Untuk pertama kali, ia terpana pada satu wajah yang bening dan tampan itu.
Pria itu menatap Nursam sembari memperhatikan situasi. Setelah merasa aman, suruhan Mahmud itu pergi, barulah ia melepaskan dekapannya.
"Maaf," ujarnya.
"Tidak apa, Tuan. Terima kasih telah menolong saya."
"Panggil saja saya Usman. Anda?"
"Saya Nursam."
"Baiklah, Mbak Nursam ikut saya!"
"Kemana?"
"Yang jelas Mbak harus bersembunyi di tempat yang lebih aman karena orang-orang itu bisa datang lagi."
Pria bernama Usman itu melepas tali perahunya yang berwarna hijau. Ia membimbing Nursam naik ke perahunya. Setelah itu, dihidupakannya mesin dieselnya dan pergilah ia membawa Nursam dari tambatan perahu itu menuju ke hulu.
Usman membawanya ke sebuah perkampungan di pinggir sungai. Di sana ada rumah neneknya.
Sebuah rumah apung Kalimantan. Nursam diberi pakaian dan diberi makan.
"Apa yang membuat Mbak sampai di kampung ini?" tanya lelaki berbolang itu kepadanya. Matanya sembab karena air matanya terus jatuh.
Kesedihan begitu dalam sampai isaknya menyekak kalimatnya, tertahan begitu kuat di tenggorokannya. Ia tetap paksakan menjawab pertanyaan itu kepada orang yang telah menolongnya.
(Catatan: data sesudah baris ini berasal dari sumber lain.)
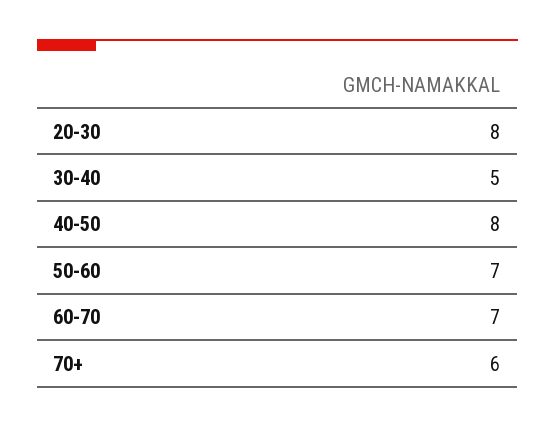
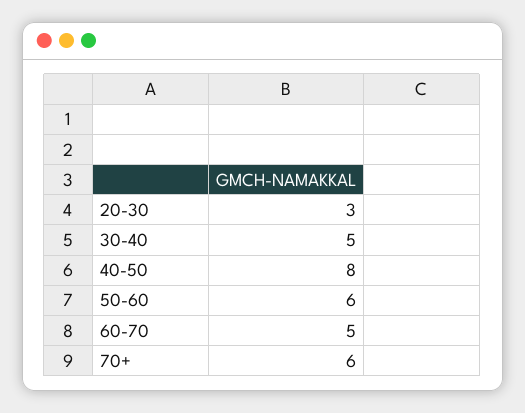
20-30: 8 -> 3
50-60: 7 -> 6
60-70: 7 -> 5

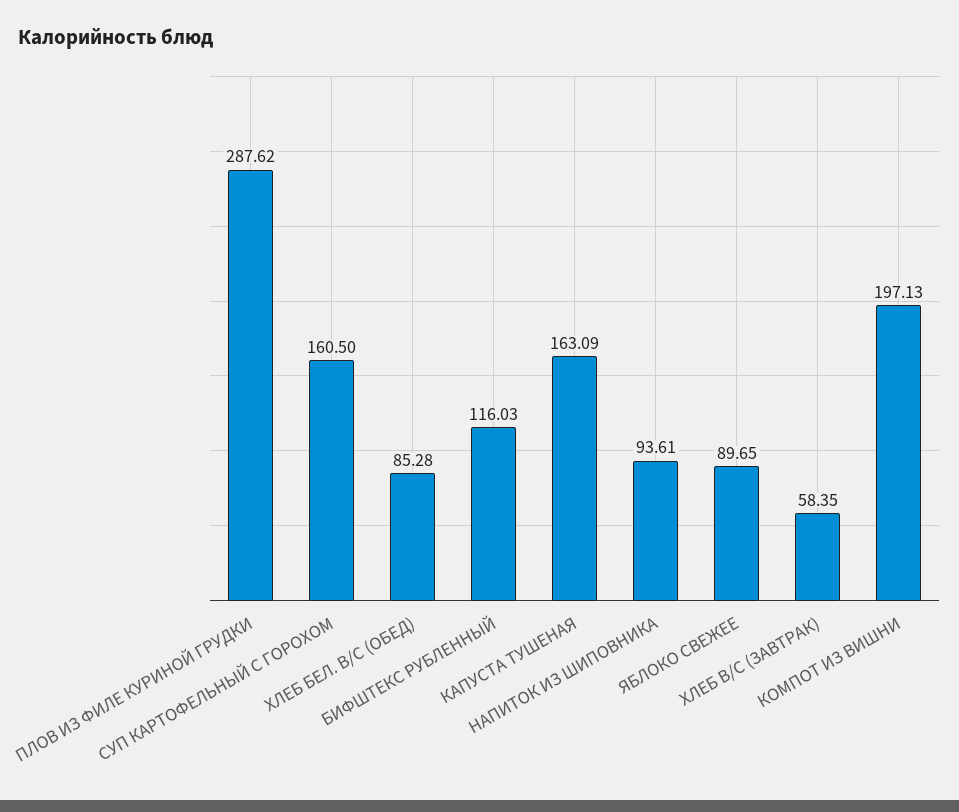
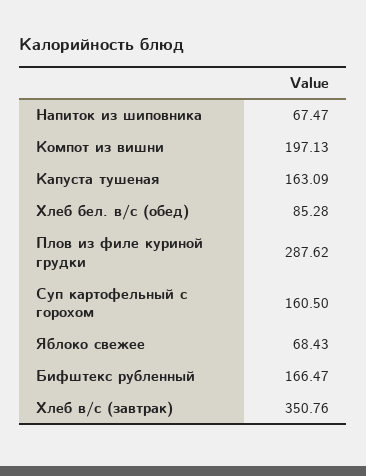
БИФШТЕКС РУБЛЕННЫЙ: 116.03 -> 166.47
НАПИТОК ИЗ ШИПОВНИКА: 93.61 -> 67.47
ЯБЛОКО СВЕЖЕЕ: 89.65 -> 68.43
ХЛЕБ В/С (ЗАВТРАК): 58.35 -> 350.76

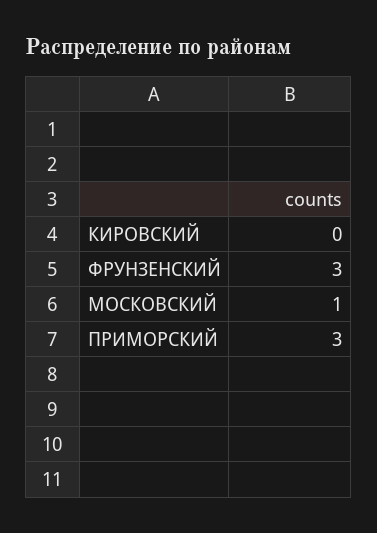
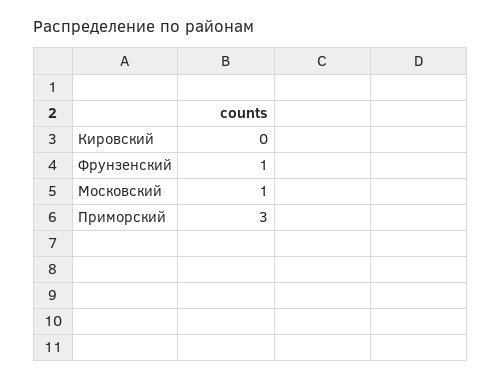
ФРУНЗЕНСКИЙ: 3 -> 1

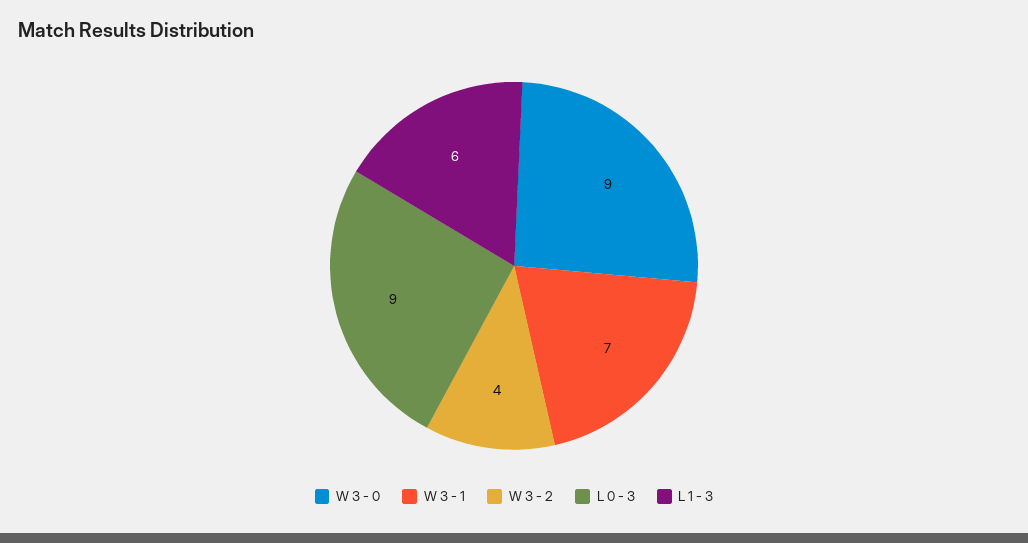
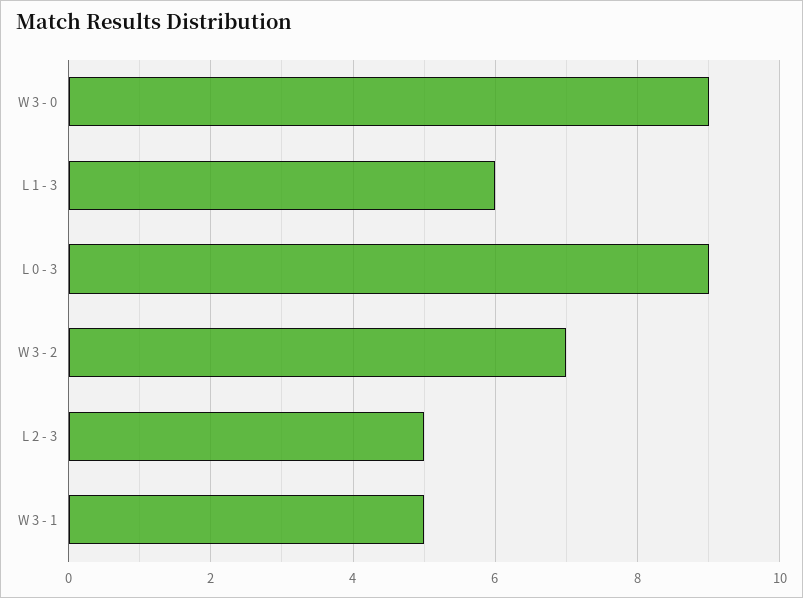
W 3 - 1: 7 -> 5
W 3 - 2: 4 -> 7
L 2 - 3: none -> 5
"Suamiku..." ujarnya sesenggukan. Lalu, ia berusaha mengatur napas untuk melanjutkan kalimatnya.
"Suamikulah yang tega melakukan ini. Sungguh tak kusangka jika selama ini ia memperdayaku. Dia juga tega memadukanku dan memerlakukanku tak adil. Hingga akhirnya, aku berada di daerah ini, yang sama sekali aku tidak tahu. Dia telah menjualku."
"Astaghfirullahaldzim." Lelaki itu seolah serempak dengan neneknya mengucap istifar.
"Bisakah Mbak ceritakan terlebih dahulu bagaimana kronologisnya?" Nursam mengangguk. Ia siap menceritakan segalanya dengan mengatur napas terlebih dahulu.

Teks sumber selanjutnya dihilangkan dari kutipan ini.